An amateur psychologist might say the colonies are an antidote for the insecurity that Hunter, forever an only child, still feels today. It’s his world, done his way. He rarely if ever has to hear ‘no.’
Thus, this Hollywood expatriate and prodigal son has come home to roost. He’s the cock-of-the-walk who got up and out.
There’s not much to hold people there. Like many rural towns Superior struggles. When the cement plant and the creamery closed, jobs vanished. Social ills plague the area. But it stubbornly carries on.
Far from dilettantes, Lew and Pamela are actively engaged in the community and in their extended family. They’ve worked on a coalition to combat the meth scourge. They’ve helped raise grandchildren. They served as parade Grand Marshall during Superior’s annual Victorian Festival last May. Dr. Judy Butler said Lew’s “infamous or famous depending on what side his politics are on at town meetings.”
Lew proudly gives guests tours of the town. This last colony he didn’t get around to it until 10 one night. Hard as it was to see it was easy to sense the affection he feels for this place. He cruised through the couple square-blocks downtown district, pointed out the few eateries, slowed in front of the auditorium whose stage he acted on, and stopped in Evergreen Cemetery, divided by Highway 14. Glowing crosses illuminated one side.
He indicated two graves, one with a ceramic pig and another with a cow. The animal figures are desecrations to some and delights to others. You can guess which camp Lew belongs to. They’re talismans, much like the storyteller totems he collects on his travels and displays at the Colony House. He ritualistically described some the first night. Naturally, there’s a story behind each one.
We’re all storytellers but how many can weave tales that grip an audience? Yet everyone thinks they can write movies. The joke used to be everyone in L.A. — from valets to doctors — wrote scripts on the side. Now, everyone everywhere is in on the joke and the dream.
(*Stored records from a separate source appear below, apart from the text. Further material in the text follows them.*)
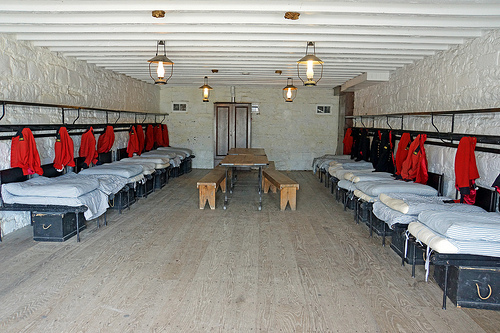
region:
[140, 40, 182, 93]
light bulb coming from ceiling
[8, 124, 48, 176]
red jacket on the wall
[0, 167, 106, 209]
bed in the room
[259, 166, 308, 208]
brown bench in middle of floor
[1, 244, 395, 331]
the floor in the room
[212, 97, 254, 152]
brown door in gthe room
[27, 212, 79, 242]
black dresser under bed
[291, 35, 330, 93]
a lamp hanging from ceiling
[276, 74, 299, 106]
a lamp hanging from ceiling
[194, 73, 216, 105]
a lamp hanging from ceiling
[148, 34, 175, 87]
a lamp hanging from ceiling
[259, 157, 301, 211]
a bench color brown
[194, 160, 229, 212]
a bench color brown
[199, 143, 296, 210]
two tables in middle of benches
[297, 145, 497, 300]
folded beads on side the room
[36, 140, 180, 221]
folded beads on side the room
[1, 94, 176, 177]
long hanger with red clothes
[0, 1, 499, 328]
a fireman's sleeping quarters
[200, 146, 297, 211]
tables and benches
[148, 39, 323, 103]
oil lamps hanging from the ceiling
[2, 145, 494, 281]
beds along the walls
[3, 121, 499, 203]
uniforms hanging from hooks on the walls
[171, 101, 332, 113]
air conditioning registers on the rear wall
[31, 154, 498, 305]
storage trunks under the beds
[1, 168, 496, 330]
a polished wooden floor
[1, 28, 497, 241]
white hewn stone walls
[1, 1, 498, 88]
white painted wooden cross beams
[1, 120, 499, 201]
RED ROBES HANGING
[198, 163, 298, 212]
the wooden benches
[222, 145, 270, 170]
the wood tables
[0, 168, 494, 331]
the oak floor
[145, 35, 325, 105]
lights in the ceiling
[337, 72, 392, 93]
vent in ceiling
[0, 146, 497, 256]
white pillows folded down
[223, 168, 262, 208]
the legs on the table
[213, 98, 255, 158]
a chest on wall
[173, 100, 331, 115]
vents on the wall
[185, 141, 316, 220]
benches around a table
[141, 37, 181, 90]
light fixture hanging on the ceiling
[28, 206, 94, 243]
black trunk on the floor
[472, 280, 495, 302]
handle on the trunk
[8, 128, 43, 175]
red fabric hanging on the wall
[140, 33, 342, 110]
four light fixtures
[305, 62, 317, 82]
the light bulb is on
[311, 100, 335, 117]
vent high on the wall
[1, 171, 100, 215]
mattress folded in half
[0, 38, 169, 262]
the wall is textured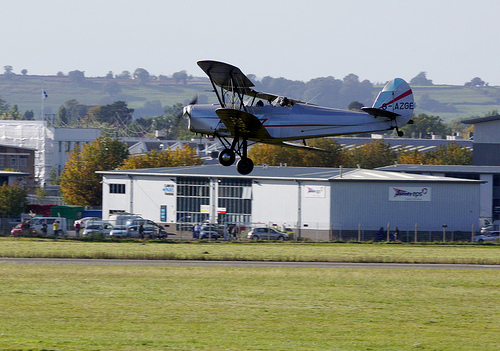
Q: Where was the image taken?
A: It was taken at the field.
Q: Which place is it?
A: It is a field.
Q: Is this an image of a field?
A: Yes, it is showing a field.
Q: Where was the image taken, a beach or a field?
A: It was taken at a field.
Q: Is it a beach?
A: No, it is a field.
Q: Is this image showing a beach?
A: No, the picture is showing a field.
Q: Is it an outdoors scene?
A: Yes, it is outdoors.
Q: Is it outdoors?
A: Yes, it is outdoors.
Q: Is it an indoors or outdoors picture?
A: It is outdoors.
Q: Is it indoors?
A: No, it is outdoors.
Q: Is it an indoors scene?
A: No, it is outdoors.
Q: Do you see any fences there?
A: Yes, there is a fence.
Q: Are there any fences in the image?
A: Yes, there is a fence.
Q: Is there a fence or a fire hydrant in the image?
A: Yes, there is a fence.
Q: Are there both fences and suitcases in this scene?
A: No, there is a fence but no suitcases.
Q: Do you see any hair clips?
A: No, there are no hair clips.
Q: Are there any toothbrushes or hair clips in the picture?
A: No, there are no hair clips or toothbrushes.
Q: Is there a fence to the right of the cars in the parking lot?
A: Yes, there is a fence to the right of the cars.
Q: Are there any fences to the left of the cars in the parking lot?
A: No, the fence is to the right of the cars.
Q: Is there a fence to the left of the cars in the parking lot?
A: No, the fence is to the right of the cars.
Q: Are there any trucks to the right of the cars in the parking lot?
A: No, there is a fence to the right of the cars.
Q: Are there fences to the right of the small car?
A: Yes, there is a fence to the right of the car.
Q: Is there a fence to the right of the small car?
A: Yes, there is a fence to the right of the car.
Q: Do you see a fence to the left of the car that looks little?
A: No, the fence is to the right of the car.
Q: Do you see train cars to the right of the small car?
A: No, there is a fence to the right of the car.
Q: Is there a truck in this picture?
A: No, there are no trucks.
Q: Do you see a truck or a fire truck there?
A: No, there are no trucks or fire trucks.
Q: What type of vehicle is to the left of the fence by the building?
A: The vehicle is a car.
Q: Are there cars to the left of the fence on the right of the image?
A: Yes, there is a car to the left of the fence.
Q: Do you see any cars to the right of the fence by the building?
A: No, the car is to the left of the fence.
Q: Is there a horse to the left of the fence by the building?
A: No, there is a car to the left of the fence.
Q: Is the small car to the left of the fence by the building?
A: Yes, the car is to the left of the fence.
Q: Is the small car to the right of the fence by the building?
A: No, the car is to the left of the fence.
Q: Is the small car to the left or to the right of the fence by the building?
A: The car is to the left of the fence.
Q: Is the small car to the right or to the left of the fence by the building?
A: The car is to the left of the fence.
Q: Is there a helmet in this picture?
A: No, there are no helmets.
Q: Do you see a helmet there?
A: No, there are no helmets.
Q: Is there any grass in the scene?
A: Yes, there is grass.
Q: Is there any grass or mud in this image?
A: Yes, there is grass.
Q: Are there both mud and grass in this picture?
A: No, there is grass but no mud.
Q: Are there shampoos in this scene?
A: No, there are no shampoos.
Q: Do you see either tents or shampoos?
A: No, there are no shampoos or tents.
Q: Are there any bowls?
A: No, there are no bowls.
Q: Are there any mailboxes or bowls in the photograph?
A: No, there are no bowls or mailboxes.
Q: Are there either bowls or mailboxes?
A: No, there are no bowls or mailboxes.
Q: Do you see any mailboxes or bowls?
A: No, there are no bowls or mailboxes.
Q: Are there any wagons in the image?
A: No, there are no wagons.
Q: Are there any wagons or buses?
A: No, there are no wagons or buses.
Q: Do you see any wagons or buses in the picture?
A: No, there are no wagons or buses.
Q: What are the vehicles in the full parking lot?
A: The vehicles are cars.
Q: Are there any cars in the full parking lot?
A: Yes, there are cars in the parking lot.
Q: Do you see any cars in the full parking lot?
A: Yes, there are cars in the parking lot.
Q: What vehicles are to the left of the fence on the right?
A: The vehicles are cars.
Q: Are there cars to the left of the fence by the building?
A: Yes, there are cars to the left of the fence.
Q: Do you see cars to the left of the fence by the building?
A: Yes, there are cars to the left of the fence.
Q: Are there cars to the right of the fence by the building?
A: No, the cars are to the left of the fence.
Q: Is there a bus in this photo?
A: No, there are no buses.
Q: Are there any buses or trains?
A: No, there are no buses or trains.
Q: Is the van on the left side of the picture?
A: Yes, the van is on the left of the image.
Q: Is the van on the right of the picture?
A: No, the van is on the left of the image.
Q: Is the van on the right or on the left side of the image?
A: The van is on the left of the image.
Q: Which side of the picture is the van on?
A: The van is on the left of the image.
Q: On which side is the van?
A: The van is on the left of the image.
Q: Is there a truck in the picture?
A: No, there are no trucks.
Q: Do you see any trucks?
A: No, there are no trucks.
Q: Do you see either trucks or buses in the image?
A: No, there are no trucks or buses.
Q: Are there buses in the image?
A: No, there are no buses.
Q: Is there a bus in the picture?
A: No, there are no buses.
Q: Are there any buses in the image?
A: No, there are no buses.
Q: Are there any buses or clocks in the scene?
A: No, there are no buses or clocks.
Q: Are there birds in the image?
A: No, there are no birds.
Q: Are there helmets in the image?
A: No, there are no helmets.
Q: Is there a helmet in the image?
A: No, there are no helmets.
Film schools, festivals and how-to books/workshops and the indie scene all give the rising creative class the notion they can do it, too.
Hunter’s an enabler. “There’s no mystery to screenwriting,” he says. Suggest writing can’t be taught and he’ll tell you, “Bullshit!,” before adding, “What I can’t teach you is talent…perseverance…the burn — the way to get it done.” But he can stroke your ego and stoke your fires.
“We’re all here to support each other,” he tells dreamers. “You have to get your chops…your legs…your foundation, and these two weeks are very much a big part of your foundation if you’re going to believe. I want to encourage you all to reach for the stars.”
The afflicted get their fix from Lew Hunter, the dream catcher.